By
Christine Favocci
|
September 5, 2022
|
11:46 am

Federal Judge throws out lawsuit filed by former Trump advisor Carter Page over wiretap based on phony evidence

The left did whatever it could to try to thwart former President Donald Trump. Now one of their pawns ensnared in the scheme is left with no recourse.

A federal judge threw out a lawsuit filed on behalf of Carter Page, the adviser to Trump's 2016 campaign who became the center of the Russia collusion investigation, the Washington Examiner reported. Page sued the FBI and Justice Department in 2020 for wiretapping him based on phony opposition research.

The government obtained a FISA warrant in part because of information contained in the since-debunked Steele dossier. The information was compiled by Fusion GPS, which was paid by the Hillary Clinton campaign, and turned over to the government by one of her attorneys, who failed to disclose his connection to her campaign.

Page sued both the FBI and the Justice Department as well as individual officials.
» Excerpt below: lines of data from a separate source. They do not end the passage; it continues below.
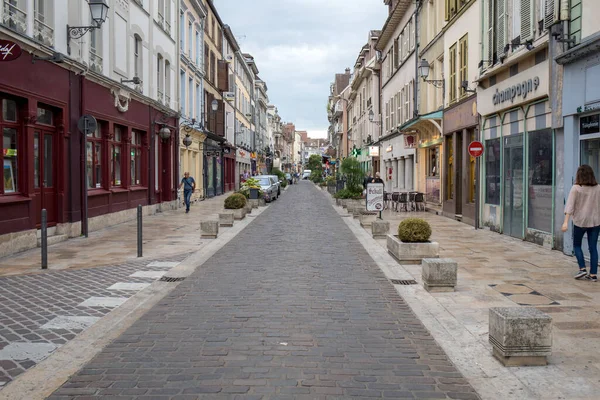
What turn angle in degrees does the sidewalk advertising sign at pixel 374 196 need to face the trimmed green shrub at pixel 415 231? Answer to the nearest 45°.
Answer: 0° — it already faces it

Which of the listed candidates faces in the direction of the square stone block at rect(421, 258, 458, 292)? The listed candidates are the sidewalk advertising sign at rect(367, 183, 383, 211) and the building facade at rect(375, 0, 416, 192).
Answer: the sidewalk advertising sign

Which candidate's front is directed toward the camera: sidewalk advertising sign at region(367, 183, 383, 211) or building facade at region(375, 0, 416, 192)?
the sidewalk advertising sign

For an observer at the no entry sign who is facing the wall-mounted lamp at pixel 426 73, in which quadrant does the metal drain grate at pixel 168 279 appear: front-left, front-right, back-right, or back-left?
back-left

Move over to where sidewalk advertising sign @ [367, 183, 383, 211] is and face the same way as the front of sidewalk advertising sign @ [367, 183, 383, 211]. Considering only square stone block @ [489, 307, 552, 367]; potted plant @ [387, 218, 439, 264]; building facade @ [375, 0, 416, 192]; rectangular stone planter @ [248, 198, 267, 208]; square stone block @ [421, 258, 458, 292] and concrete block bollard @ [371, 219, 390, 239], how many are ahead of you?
4

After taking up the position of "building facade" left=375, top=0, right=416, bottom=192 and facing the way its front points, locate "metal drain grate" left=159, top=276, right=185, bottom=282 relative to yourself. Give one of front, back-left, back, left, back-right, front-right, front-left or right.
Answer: left

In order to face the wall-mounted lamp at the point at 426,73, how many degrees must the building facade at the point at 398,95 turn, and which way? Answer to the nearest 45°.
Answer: approximately 90° to its left

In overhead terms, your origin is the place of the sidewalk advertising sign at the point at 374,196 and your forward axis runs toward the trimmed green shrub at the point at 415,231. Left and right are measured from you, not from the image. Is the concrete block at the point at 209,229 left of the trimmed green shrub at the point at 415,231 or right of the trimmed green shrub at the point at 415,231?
right

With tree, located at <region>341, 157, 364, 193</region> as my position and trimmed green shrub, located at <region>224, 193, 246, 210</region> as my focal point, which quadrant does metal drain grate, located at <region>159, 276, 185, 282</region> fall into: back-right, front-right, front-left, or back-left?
front-left

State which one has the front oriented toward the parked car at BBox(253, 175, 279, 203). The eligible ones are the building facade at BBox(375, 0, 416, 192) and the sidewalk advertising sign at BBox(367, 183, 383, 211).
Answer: the building facade

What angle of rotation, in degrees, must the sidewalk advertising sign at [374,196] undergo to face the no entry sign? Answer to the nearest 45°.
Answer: approximately 45° to its left

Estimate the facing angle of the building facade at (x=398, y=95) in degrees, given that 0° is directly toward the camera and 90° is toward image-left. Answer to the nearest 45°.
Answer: approximately 90°

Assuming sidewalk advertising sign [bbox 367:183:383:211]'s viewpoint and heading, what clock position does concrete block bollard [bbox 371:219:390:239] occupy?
The concrete block bollard is roughly at 12 o'clock from the sidewalk advertising sign.

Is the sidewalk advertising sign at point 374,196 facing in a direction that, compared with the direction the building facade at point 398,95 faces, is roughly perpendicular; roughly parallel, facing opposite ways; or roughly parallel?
roughly perpendicular

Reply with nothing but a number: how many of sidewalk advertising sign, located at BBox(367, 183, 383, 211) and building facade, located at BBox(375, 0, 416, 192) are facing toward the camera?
1

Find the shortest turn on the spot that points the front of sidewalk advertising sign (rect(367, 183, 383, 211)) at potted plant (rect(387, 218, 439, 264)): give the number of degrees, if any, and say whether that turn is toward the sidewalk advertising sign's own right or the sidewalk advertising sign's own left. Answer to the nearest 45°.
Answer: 0° — it already faces it

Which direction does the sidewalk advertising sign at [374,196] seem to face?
toward the camera

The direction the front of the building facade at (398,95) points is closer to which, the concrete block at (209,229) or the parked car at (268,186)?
the parked car
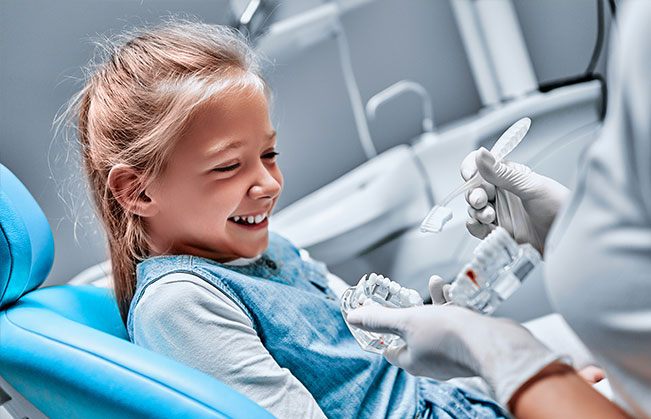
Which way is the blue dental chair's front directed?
to the viewer's right
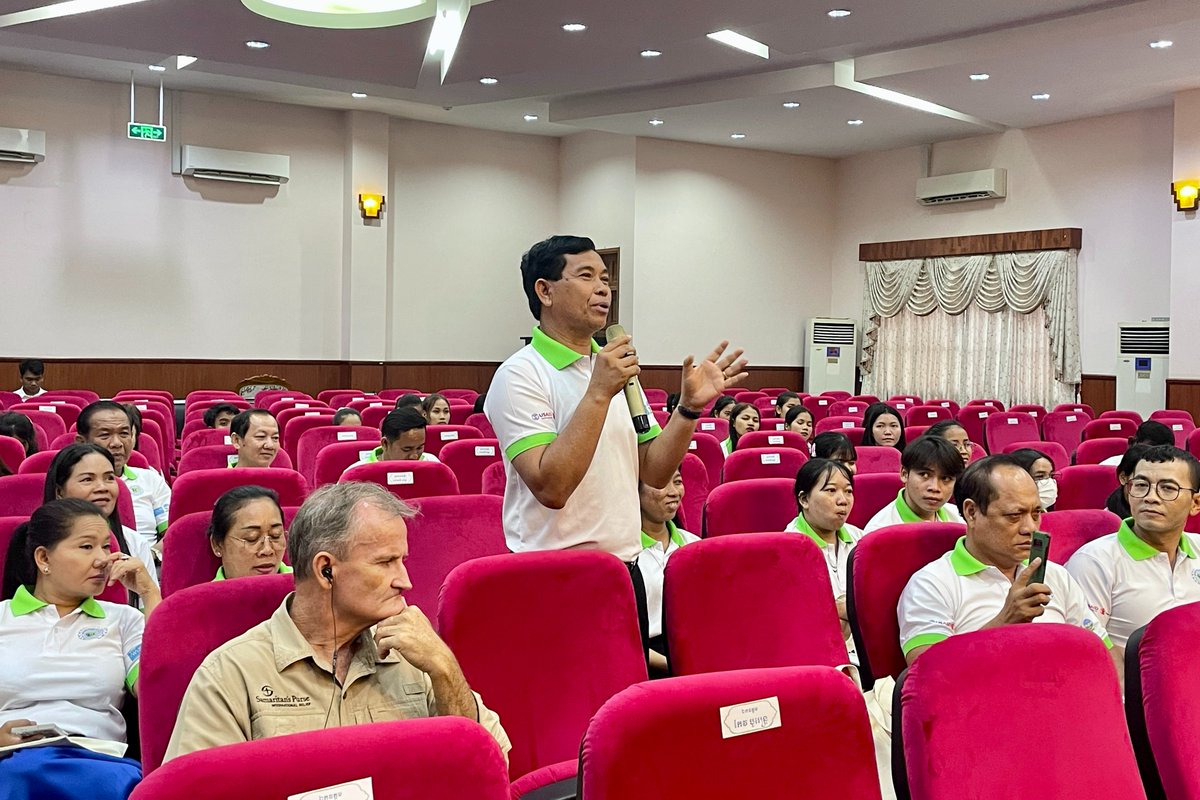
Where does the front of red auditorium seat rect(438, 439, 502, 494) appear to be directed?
toward the camera

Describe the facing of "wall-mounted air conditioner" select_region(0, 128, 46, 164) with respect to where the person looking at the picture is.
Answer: facing the viewer and to the right of the viewer

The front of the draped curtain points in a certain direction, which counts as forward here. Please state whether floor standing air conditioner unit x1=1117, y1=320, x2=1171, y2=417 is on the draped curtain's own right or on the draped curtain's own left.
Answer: on the draped curtain's own left

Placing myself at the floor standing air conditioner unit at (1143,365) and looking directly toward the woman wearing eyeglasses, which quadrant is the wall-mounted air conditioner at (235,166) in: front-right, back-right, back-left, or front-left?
front-right

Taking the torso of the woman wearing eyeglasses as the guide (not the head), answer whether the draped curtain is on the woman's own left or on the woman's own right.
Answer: on the woman's own left

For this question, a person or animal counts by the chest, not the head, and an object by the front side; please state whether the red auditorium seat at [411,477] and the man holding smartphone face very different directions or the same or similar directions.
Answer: same or similar directions

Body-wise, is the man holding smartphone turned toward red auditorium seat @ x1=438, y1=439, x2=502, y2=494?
no

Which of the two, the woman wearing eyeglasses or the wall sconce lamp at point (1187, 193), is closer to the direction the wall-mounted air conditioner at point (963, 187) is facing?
the woman wearing eyeglasses

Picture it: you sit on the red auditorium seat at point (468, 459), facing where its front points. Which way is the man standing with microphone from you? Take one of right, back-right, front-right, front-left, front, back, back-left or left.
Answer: front

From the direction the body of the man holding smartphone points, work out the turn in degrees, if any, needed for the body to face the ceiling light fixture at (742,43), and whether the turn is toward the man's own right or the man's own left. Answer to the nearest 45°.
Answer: approximately 135° to the man's own left

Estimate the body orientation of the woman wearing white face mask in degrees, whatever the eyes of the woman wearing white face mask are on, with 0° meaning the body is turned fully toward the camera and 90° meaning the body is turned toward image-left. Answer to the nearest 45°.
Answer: approximately 315°

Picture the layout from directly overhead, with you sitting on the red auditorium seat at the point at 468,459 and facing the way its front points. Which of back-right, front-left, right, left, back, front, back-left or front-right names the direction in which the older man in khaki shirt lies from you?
front

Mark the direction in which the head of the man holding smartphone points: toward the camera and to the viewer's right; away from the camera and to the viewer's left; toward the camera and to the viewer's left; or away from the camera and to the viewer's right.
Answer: toward the camera and to the viewer's right

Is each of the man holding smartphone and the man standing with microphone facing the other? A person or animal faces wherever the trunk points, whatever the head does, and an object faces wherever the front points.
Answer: no

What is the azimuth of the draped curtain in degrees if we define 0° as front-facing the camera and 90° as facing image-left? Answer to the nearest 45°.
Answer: approximately 45°

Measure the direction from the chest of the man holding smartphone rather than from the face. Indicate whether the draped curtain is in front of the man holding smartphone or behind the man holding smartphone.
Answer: behind

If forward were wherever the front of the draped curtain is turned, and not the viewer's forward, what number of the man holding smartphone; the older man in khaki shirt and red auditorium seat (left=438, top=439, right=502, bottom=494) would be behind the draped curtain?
0
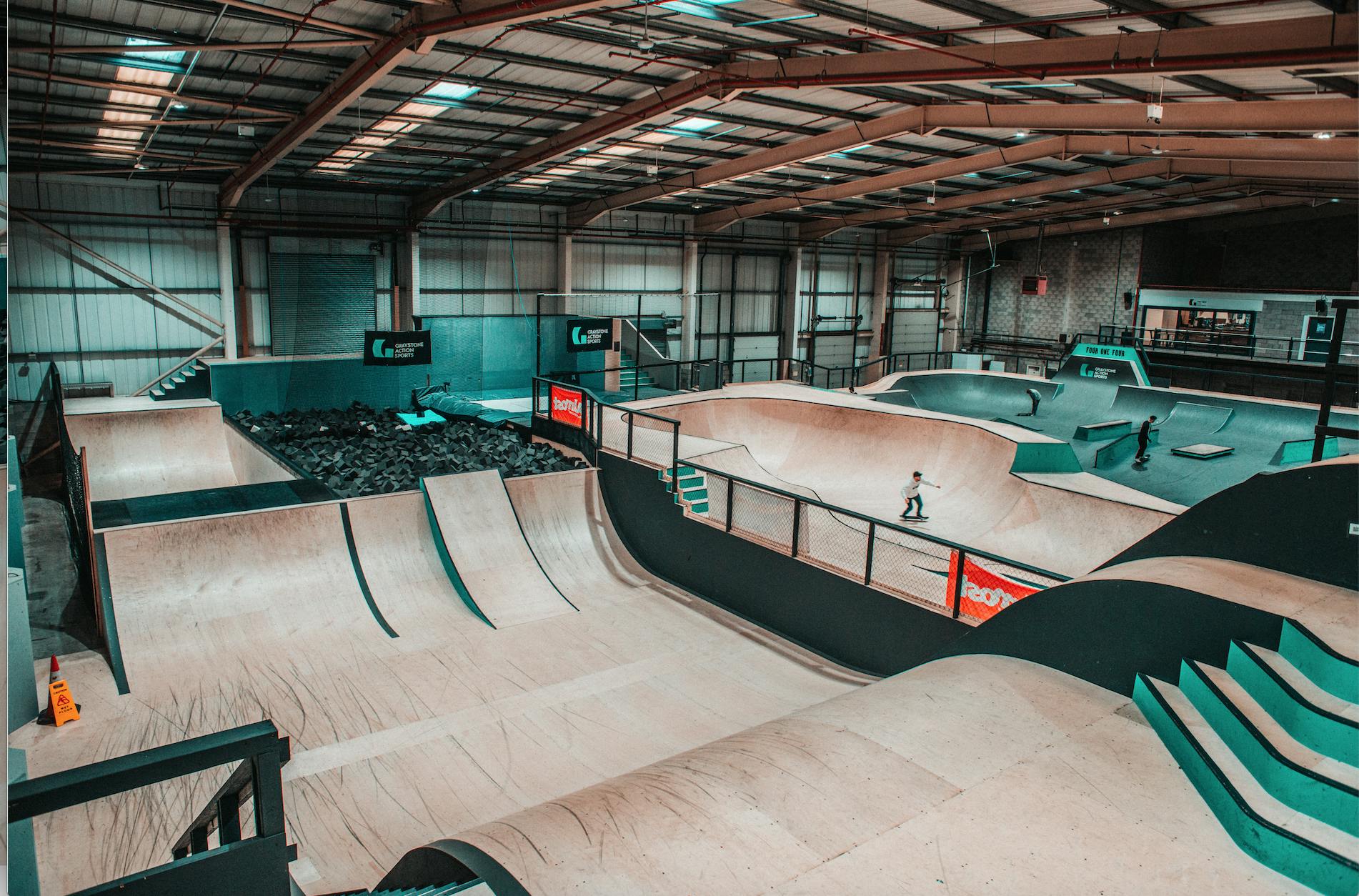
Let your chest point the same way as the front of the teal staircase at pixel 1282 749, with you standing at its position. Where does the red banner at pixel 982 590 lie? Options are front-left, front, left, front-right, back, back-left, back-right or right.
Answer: right

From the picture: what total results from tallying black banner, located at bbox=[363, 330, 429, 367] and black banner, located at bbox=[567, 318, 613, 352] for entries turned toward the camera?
2

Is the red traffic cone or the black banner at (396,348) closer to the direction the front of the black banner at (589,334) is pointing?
the red traffic cone

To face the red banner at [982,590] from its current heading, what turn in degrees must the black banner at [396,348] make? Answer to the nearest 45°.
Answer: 0° — it already faces it

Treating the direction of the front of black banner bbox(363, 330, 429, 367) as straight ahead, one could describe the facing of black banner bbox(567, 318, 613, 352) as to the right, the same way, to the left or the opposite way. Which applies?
the same way

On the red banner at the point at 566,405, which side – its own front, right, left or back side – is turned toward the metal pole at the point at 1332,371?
left

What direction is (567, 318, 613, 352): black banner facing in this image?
toward the camera

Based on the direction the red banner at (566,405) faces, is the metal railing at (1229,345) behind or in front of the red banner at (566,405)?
behind

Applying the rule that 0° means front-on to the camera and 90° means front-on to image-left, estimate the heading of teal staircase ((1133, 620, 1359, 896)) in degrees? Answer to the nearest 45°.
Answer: approximately 45°

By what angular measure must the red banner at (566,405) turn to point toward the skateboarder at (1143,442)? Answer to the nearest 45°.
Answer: approximately 135° to its left

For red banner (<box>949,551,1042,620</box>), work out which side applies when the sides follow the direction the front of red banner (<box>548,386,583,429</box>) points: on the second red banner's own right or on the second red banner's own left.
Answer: on the second red banner's own left

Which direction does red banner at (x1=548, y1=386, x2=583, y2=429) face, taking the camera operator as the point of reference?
facing the viewer and to the left of the viewer

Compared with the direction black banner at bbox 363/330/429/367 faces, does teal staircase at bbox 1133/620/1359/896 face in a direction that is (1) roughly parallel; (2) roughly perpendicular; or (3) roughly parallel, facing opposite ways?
roughly perpendicular

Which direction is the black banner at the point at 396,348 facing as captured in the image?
toward the camera

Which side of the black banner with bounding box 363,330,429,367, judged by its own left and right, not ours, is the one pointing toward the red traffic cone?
front

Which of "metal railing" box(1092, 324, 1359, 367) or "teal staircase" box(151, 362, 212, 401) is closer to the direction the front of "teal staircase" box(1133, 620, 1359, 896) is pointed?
the teal staircase
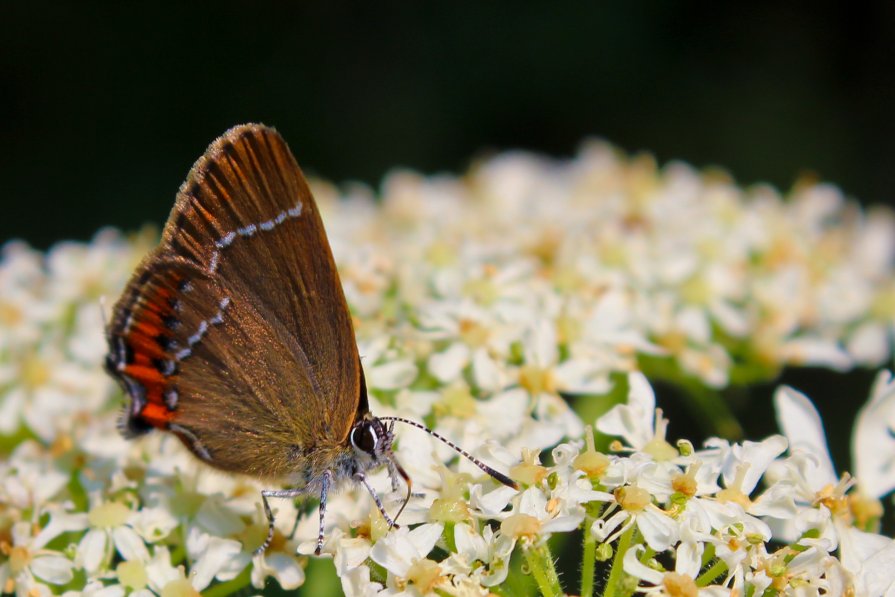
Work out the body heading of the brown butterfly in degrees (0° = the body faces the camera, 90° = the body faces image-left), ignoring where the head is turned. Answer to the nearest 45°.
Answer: approximately 270°
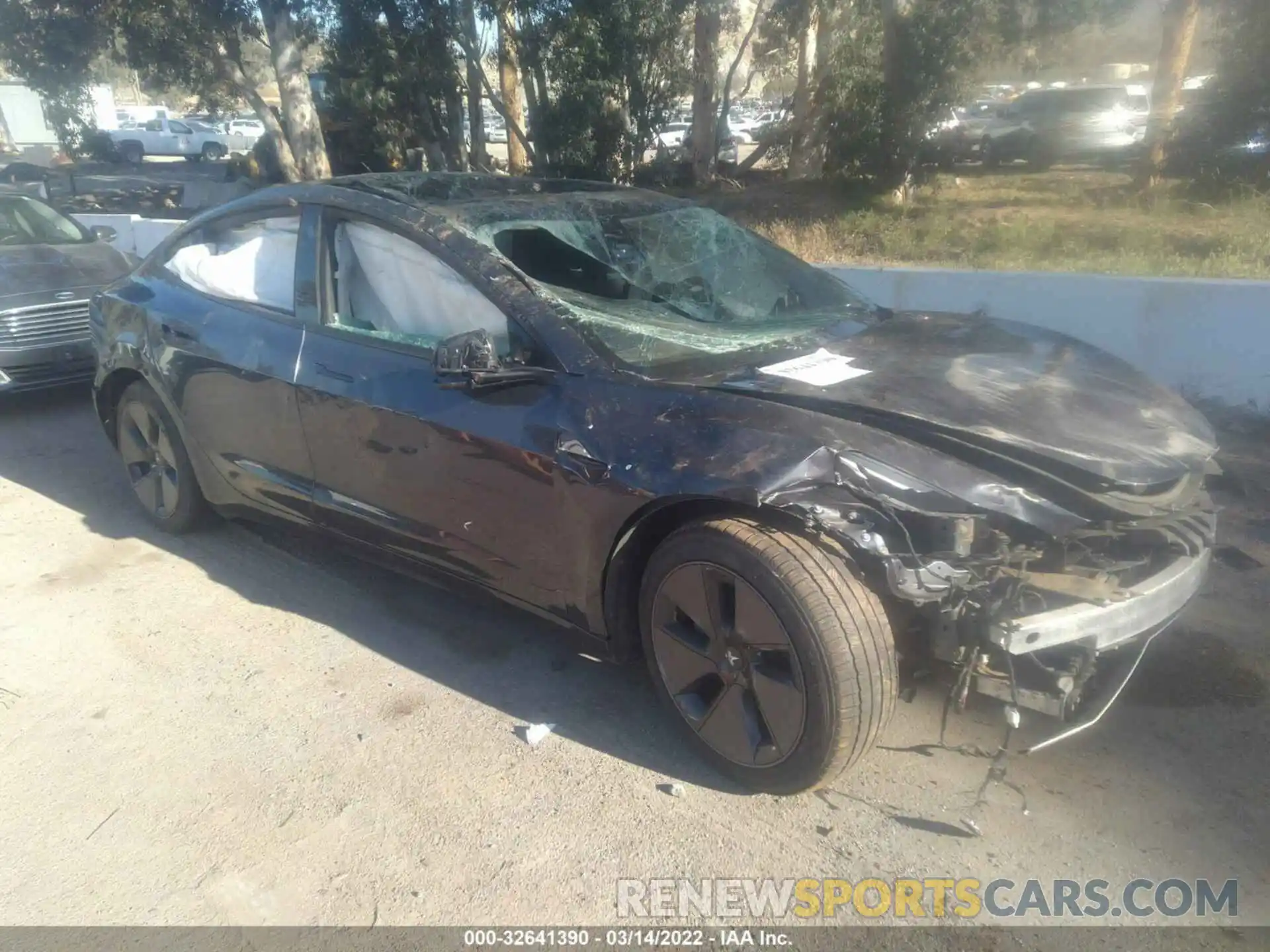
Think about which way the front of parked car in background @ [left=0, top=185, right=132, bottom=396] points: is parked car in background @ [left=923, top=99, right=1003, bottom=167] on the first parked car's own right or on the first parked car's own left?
on the first parked car's own left

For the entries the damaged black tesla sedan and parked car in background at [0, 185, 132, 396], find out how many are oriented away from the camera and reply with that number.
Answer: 0

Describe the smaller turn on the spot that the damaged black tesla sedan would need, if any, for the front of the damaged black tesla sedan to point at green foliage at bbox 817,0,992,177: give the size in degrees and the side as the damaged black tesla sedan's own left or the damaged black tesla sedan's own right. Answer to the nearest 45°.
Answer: approximately 135° to the damaged black tesla sedan's own left

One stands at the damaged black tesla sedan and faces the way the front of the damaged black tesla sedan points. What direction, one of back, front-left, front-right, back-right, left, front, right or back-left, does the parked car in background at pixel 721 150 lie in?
back-left

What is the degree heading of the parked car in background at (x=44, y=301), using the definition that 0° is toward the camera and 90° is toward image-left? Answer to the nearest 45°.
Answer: approximately 315°

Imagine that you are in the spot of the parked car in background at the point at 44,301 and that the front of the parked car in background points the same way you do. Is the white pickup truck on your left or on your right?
on your left

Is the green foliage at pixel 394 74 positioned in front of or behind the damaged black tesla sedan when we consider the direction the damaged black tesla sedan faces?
behind

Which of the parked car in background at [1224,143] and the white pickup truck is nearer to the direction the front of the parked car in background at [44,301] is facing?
the parked car in background

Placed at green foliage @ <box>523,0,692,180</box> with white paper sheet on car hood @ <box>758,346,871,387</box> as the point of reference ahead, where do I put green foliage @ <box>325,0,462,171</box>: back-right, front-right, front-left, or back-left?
back-right

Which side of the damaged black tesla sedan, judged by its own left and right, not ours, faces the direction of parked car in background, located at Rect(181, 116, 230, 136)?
back

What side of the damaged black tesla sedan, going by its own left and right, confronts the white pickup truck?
back

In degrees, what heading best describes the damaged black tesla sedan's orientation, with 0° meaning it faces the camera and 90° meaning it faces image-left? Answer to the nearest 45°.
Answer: approximately 315°
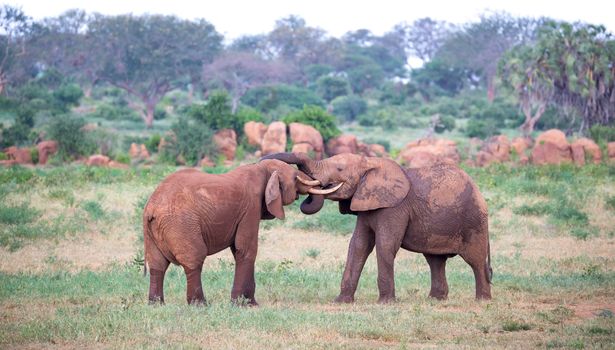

He named former agent Peter Strzok, former FBI director James Comey, and former FBI Lawyer Kevin Clinesmith, who was convicted of doctoring an electronic communication to obtain the wiretap.

Judge Dabney Friedrich ruled that even with clear errors, the legal grounds for Page's $75 million lawsuit did not hold up. "Page alleges that the individual defendants violated §§ 1809(a) and 1810 both by unlawfully engaging in electronic surveillance and using or disclosing the fruits of that surveillance," Friedrich wrote.

"Each defendant claims that Page fails to sufficiently allege that he or she violated the statute," the judge ruled. "The Court finds that the claims are not time-barred but that Page does not state a claim against any of the individual defendants."

Simply put, the judge found that none of the defendants engaged in the surveillance but only authorized it. Despite their best efforts, Page was cleared of any wrongdoing, and the government ultimately failed to prove a link between Trump and the Kremlin.

Spying on a presidential campaign using flimsy evidence is unconscionable. Perhaps Page was not vindicated under this statute, but the facts speak for themselves.